Before I was a cabinet maker, I was the finisher for our shop and have used about all of the things listed above and like others have said just watch out and dont have a pattern. Go to a good antique show and study the original painted stuff since it seems like it took the most abuse and you will see that there will be parts of a 150 year old cupboard that still has nice edges on hidden or out of the way areas. The cabinet makers use to bring there jobs over to the finish shop and leave so they wouldnt have to see me start beating up a piece, but they always like the finish product.


----------



## mckinnon100 (May 5, 2011)

ah its surely a pleasure reading about your experiences with wood.

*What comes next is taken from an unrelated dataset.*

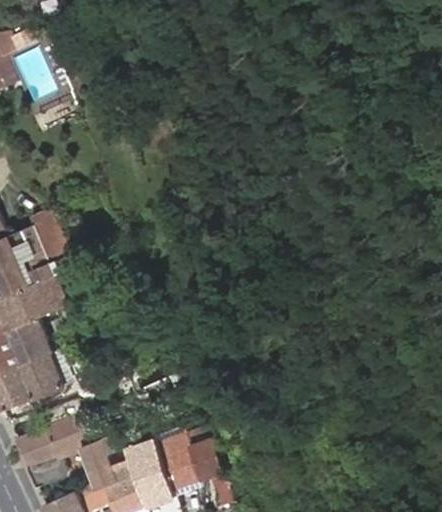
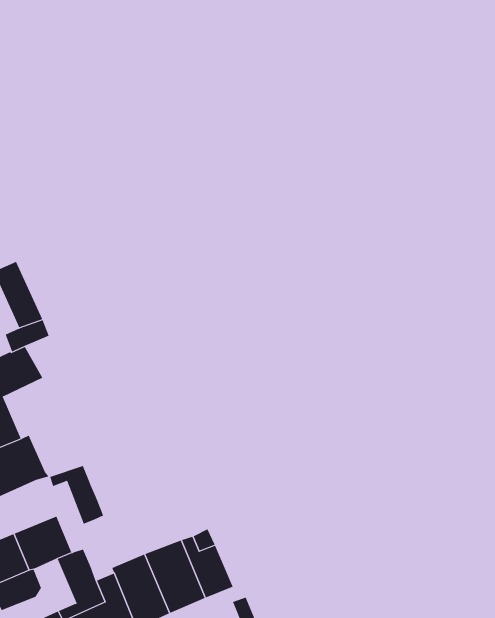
building: none -> [49,465,104,525]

I am learning lots. I hope to put some of my own pictures up soon. I just need to reduce them to under 200k each. At the moment they are 3.7mb !!!!


----------



## BigJim (Sep 2, 2008)

A way to make worm holes easily is with a pistol with rat shot and I have used a shotgun with bird shot but you have to back off a good ways for that, I found out the hard way about standing too close with a shotgun.:whistling2:


----------



## BigJim (Sep 2, 2008)

mckinnon100 said:


> ah its surely a pleasure reading about your experiences with wood. I am learning lots. I hope to put some of my own pictures up soon. I just need to reduce them to under 200k each. At the moment they are 3.7mb !!!!


Here is a link to a good free resizing program.

http://www.irfanview.com/


----------